EXERCISE DESCRIPTION
Reproduce every line of the records below, character for character and without any changes.

Segment Open

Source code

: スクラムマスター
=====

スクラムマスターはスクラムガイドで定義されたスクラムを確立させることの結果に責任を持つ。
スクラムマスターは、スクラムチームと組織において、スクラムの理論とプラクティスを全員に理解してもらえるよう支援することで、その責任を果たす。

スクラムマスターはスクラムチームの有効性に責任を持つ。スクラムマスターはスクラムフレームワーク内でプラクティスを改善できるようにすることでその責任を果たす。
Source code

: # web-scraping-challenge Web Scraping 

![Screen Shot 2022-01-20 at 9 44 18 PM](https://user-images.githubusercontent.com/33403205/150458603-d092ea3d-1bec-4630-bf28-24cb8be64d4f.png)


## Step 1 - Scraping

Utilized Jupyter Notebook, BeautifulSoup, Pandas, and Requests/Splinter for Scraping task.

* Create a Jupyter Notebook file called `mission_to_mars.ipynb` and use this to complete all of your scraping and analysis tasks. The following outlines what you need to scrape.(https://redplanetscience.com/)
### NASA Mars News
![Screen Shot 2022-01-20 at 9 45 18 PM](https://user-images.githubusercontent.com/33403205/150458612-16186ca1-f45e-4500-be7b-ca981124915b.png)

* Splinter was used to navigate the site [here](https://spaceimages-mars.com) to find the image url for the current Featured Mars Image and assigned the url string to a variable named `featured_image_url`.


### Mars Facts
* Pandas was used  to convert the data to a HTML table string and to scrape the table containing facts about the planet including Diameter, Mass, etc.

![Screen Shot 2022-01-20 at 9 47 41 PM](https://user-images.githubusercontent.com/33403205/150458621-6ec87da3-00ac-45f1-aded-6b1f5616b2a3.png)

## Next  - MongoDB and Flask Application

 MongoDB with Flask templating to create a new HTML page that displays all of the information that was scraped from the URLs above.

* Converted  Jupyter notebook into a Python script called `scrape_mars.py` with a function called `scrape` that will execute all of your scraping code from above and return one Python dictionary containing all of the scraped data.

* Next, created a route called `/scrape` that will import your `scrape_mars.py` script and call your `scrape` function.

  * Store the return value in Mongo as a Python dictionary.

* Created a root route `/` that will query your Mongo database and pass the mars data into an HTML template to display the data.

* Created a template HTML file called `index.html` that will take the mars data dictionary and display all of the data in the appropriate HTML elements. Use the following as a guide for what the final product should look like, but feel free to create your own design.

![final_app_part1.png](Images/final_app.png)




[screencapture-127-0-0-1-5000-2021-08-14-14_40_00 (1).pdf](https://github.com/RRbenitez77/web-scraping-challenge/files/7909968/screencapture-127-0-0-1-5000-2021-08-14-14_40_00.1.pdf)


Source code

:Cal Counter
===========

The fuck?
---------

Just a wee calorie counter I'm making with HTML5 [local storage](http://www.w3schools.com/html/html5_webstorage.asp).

Segment Closed

SOLUTION
Source code

: スクラムマスター
=====

スクラムマスターはスクラムガイドで定義されたスクラムを確立させることの結果に責任を持つ。
スクラムマスターは、スクラムチームと組織において、スクラムの理論とプラクティスを全員に理解してもらえるよう支援することで、その責任を果たす。

スクラムマスターはスクラムチームの有効性に責任を持つ。スクラムマスターはスクラムフレームワーク内でプラクティスを改善できるようにすることでその責任を果たす。
Source code

: # web-scraping-challenge Web Scraping 

![Screen Shot 2022-01-20 at 9 44 18 PM](https://user-images.githubusercontent.com/33403205/150458603-d092ea3d-1bec-4630-bf28-24cb8be64d4f.png)


## Step 1 - Scraping

Utilized Jupyter Notebook, BeautifulSoup, Pandas, and Requests/Splinter for Scraping task.

* Create a Jupyter Notebook file called `mission_to_mars.ipynb` and use this to complete all of your scraping and analysis tasks. The following outlines what you need to scrape.(https://redplanetscience.com/)
### NASA Mars News
![Screen Shot 2022-01-20 at 9 45 18 PM](https://user-images.githubusercontent.com/33403205/150458612-16186ca1-f45e-4500-be7b-ca981124915b.png)

* Splinter was used to navigate the site [here](https://spaceimages-mars.com) to find the image url for the current Featured Mars Image and assigned the url string to a variable named `featured_image_url`.


### Mars Facts
* Pandas was used  to convert the data to a HTML table string and to scrape the table containing facts about the planet including Diameter, Mass, etc.

![Screen Shot 2022-01-20 at 9 47 41 PM](https://user-images.githubusercontent.com/33403205/150458621-6ec87da3-00ac-45f1-aded-6b1f5616b2a3.png)

## Next  - MongoDB and Flask Application

 MongoDB with Flask templating to create a new HTML page that displays all of the information that was scraped from the URLs above.

* Converted  Jupyter notebook into a Python script called `scrape_mars.py` with a function called `scrape` that will execute all of your scraping code from above and return one Python dictionary containing all of the scraped data.

* Next, created a route called `/scrape` that will import your `scrape_mars.py` script and call your `scrape` function.

  * Store the return value in Mongo as a Python dictionary.

* Created a root route `/` that will query your Mongo database and pass the mars data into an HTML template to display the data.

* Created a template HTML file called `index.html` that will take the mars data dictionary and display all of the data in the appropriate HTML elements. Use the following as a guide for what the final product should look like, but feel free to create your own design.

![final_app_part1.png](Images/final_app.png)




[screencapture-127-0-0-1-5000-2021-08-14-14_40_00 (1).pdf](https://github.com/RRbenitez77/web-scraping-challenge/files/7909968/screencapture-127-0-0-1-5000-2021-08-14-14_40_00.1.pdf)


Source code

:Cal Counter
===========

The fuck?
---------

Just a wee calorie counter I'm making with HTML5 [local storage](http://www.w3schools.com/html/html5_webstorage.asp).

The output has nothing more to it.